• _PROBLEM TO SOLVE_: Starting with the line that contains "8954702 | 500.00 |" and stopping after the line that contains "8941962 | 600.00 |", return each line below exactly as written, with no others.

• _EXTRACTED RECORDS_:
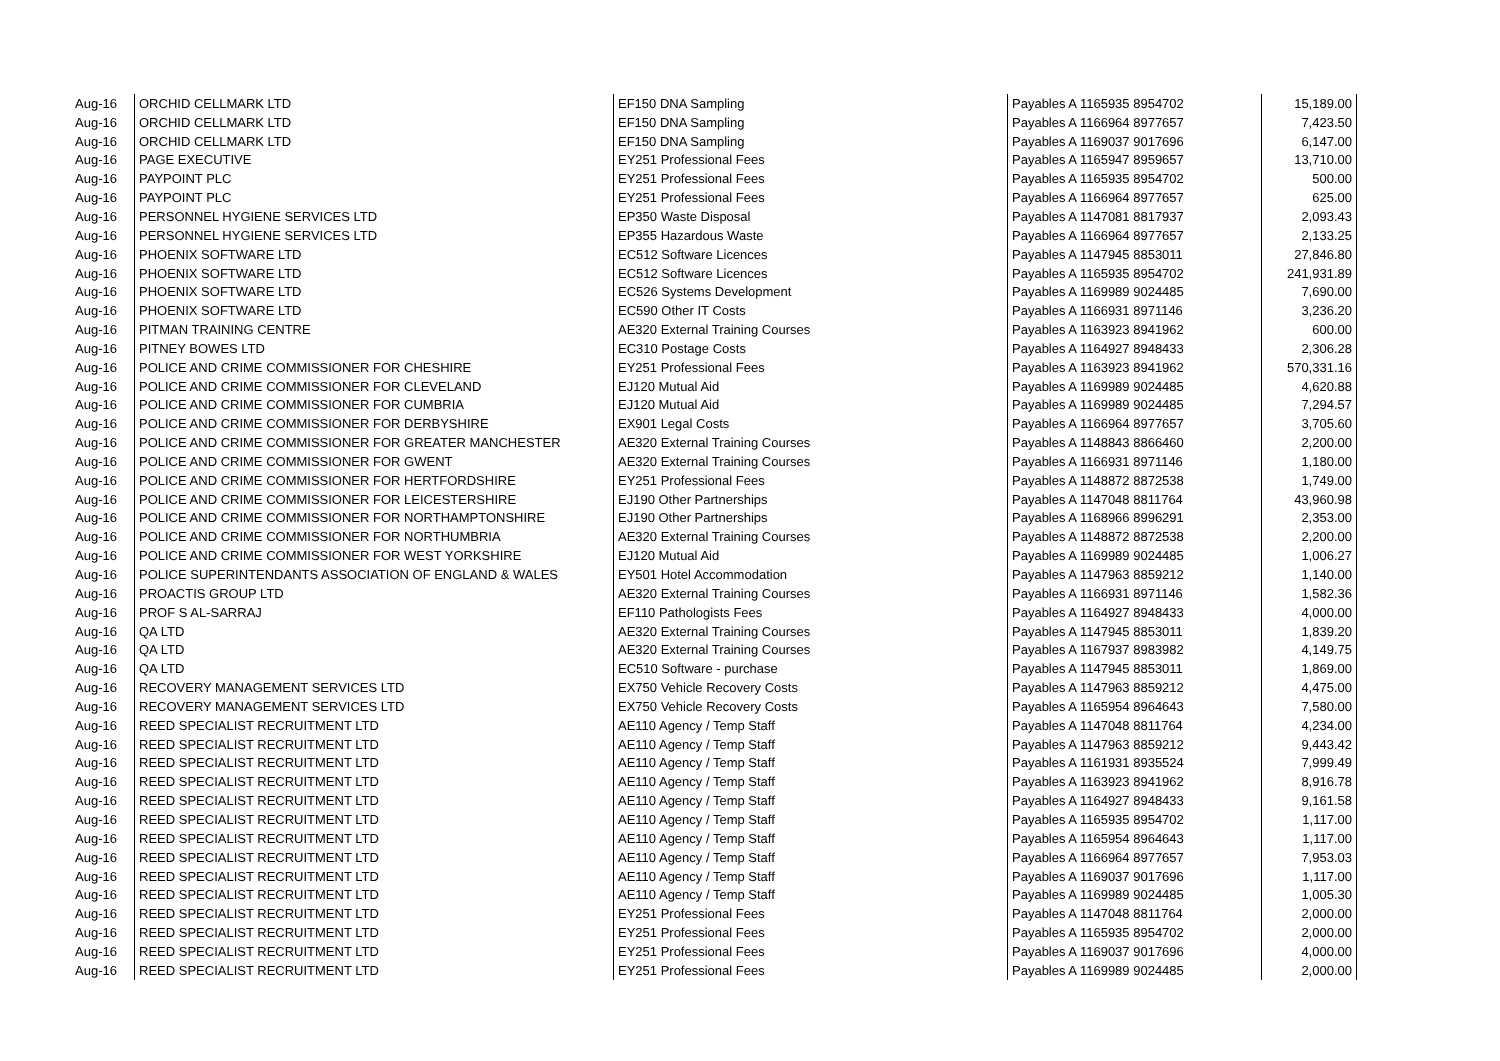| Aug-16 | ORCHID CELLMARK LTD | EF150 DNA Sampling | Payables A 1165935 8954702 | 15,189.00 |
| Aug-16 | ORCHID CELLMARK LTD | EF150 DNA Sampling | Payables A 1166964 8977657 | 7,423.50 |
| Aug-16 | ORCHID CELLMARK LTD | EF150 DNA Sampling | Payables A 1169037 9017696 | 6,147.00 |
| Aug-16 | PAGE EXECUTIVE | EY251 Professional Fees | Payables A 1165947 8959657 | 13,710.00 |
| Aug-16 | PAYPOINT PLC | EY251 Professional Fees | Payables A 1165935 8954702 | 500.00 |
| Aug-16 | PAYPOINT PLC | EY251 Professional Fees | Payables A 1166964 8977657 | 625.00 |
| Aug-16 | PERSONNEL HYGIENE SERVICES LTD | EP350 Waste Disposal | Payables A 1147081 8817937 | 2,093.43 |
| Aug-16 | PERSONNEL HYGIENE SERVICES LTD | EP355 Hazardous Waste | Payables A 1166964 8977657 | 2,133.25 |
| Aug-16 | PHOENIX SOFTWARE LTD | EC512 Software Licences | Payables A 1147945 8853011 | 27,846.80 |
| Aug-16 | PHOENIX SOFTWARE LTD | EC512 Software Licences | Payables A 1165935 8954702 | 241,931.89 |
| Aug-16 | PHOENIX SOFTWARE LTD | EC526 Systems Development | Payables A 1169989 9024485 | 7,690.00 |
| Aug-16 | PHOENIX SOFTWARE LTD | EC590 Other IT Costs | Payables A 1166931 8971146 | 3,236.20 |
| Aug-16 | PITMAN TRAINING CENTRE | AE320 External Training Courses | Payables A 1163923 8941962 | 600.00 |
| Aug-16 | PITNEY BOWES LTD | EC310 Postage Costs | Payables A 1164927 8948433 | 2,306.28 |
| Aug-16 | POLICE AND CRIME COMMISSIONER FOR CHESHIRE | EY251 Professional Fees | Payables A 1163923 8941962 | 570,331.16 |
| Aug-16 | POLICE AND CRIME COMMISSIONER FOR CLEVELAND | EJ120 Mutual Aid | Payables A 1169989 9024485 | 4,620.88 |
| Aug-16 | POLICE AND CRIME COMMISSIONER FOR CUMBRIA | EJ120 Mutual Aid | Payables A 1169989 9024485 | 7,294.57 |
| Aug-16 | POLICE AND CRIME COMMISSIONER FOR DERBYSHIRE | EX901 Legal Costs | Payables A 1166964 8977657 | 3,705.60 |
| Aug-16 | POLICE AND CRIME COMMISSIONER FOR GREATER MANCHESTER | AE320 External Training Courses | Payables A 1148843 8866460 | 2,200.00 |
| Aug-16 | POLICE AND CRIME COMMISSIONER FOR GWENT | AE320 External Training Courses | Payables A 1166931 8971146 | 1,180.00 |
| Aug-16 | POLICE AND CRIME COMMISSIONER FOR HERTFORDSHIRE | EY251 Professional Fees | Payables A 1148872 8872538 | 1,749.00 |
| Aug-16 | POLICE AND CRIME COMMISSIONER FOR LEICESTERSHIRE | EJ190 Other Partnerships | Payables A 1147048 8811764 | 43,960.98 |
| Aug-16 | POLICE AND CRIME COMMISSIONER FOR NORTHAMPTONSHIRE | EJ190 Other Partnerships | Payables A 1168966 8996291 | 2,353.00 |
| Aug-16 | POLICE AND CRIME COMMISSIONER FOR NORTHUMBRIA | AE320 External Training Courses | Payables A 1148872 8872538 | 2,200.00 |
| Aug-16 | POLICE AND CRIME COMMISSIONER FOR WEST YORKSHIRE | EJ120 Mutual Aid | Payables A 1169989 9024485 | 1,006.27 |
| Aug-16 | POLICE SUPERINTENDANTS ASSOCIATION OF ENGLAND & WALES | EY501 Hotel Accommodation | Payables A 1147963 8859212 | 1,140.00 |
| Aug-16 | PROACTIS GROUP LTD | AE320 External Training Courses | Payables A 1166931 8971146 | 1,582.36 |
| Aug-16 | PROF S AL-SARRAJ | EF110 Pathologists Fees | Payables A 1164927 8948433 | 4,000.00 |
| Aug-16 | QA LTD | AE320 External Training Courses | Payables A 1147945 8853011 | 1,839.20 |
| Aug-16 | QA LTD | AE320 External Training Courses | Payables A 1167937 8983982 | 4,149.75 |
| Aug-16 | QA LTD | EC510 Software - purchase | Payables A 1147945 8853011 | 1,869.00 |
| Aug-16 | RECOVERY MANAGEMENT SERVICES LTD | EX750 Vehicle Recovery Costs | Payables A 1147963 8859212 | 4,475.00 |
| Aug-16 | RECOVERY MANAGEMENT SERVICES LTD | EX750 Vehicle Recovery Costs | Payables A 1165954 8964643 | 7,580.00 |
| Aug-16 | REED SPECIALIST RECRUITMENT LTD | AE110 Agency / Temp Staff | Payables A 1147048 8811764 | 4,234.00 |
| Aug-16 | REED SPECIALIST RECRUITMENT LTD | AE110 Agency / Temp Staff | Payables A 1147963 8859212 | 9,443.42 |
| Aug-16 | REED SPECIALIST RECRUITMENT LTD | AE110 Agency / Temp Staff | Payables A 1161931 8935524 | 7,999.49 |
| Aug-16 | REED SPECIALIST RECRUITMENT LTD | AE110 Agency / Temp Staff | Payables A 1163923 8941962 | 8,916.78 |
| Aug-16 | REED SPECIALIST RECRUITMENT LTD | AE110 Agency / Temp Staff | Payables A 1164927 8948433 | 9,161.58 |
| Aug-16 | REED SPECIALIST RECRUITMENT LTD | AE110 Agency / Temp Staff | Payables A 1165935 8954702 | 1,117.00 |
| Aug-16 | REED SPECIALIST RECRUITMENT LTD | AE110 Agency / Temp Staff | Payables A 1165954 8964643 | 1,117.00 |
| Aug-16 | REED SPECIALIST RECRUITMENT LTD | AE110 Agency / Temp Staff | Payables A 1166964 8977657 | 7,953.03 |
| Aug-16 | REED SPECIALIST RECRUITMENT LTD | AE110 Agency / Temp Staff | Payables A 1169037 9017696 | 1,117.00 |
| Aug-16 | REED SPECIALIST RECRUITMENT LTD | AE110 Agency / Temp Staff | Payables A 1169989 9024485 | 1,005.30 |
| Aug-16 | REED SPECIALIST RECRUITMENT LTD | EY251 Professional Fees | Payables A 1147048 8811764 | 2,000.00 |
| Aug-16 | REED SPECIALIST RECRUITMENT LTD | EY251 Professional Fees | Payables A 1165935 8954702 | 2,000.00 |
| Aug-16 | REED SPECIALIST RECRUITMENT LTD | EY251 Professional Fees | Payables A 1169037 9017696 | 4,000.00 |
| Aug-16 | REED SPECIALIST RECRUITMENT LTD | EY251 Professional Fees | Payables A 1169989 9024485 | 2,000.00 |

• _COMPLETED TASK_:
| Aug-16 | PAYPOINT PLC | EY251 Professional Fees | Payables A 1165935 8954702 | 500.00 |
| Aug-16 | PAYPOINT PLC | EY251 Professional Fees | Payables A 1166964 8977657 | 625.00 |
| Aug-16 | PERSONNEL HYGIENE SERVICES LTD | EP350 Waste Disposal | Payables A 1147081 8817937 | 2,093.43 |
| Aug-16 | PERSONNEL HYGIENE SERVICES LTD | EP355 Hazardous Waste | Payables A 1166964 8977657 | 2,133.25 |
| Aug-16 | PHOENIX SOFTWARE LTD | EC512 Software Licences | Payables A 1147945 8853011 | 27,846.80 |
| Aug-16 | PHOENIX SOFTWARE LTD | EC512 Software Licences | Payables A 1165935 8954702 | 241,931.89 |
| Aug-16 | PHOENIX SOFTWARE LTD | EC526 Systems Development | Payables A 1169989 9024485 | 7,690.00 |
| Aug-16 | PHOENIX SOFTWARE LTD | EC590 Other IT Costs | Payables A 1166931 8971146 | 3,236.20 |
| Aug-16 | PITMAN TRAINING CENTRE | AE320 External Training Courses | Payables A 1163923 8941962 | 600.00 |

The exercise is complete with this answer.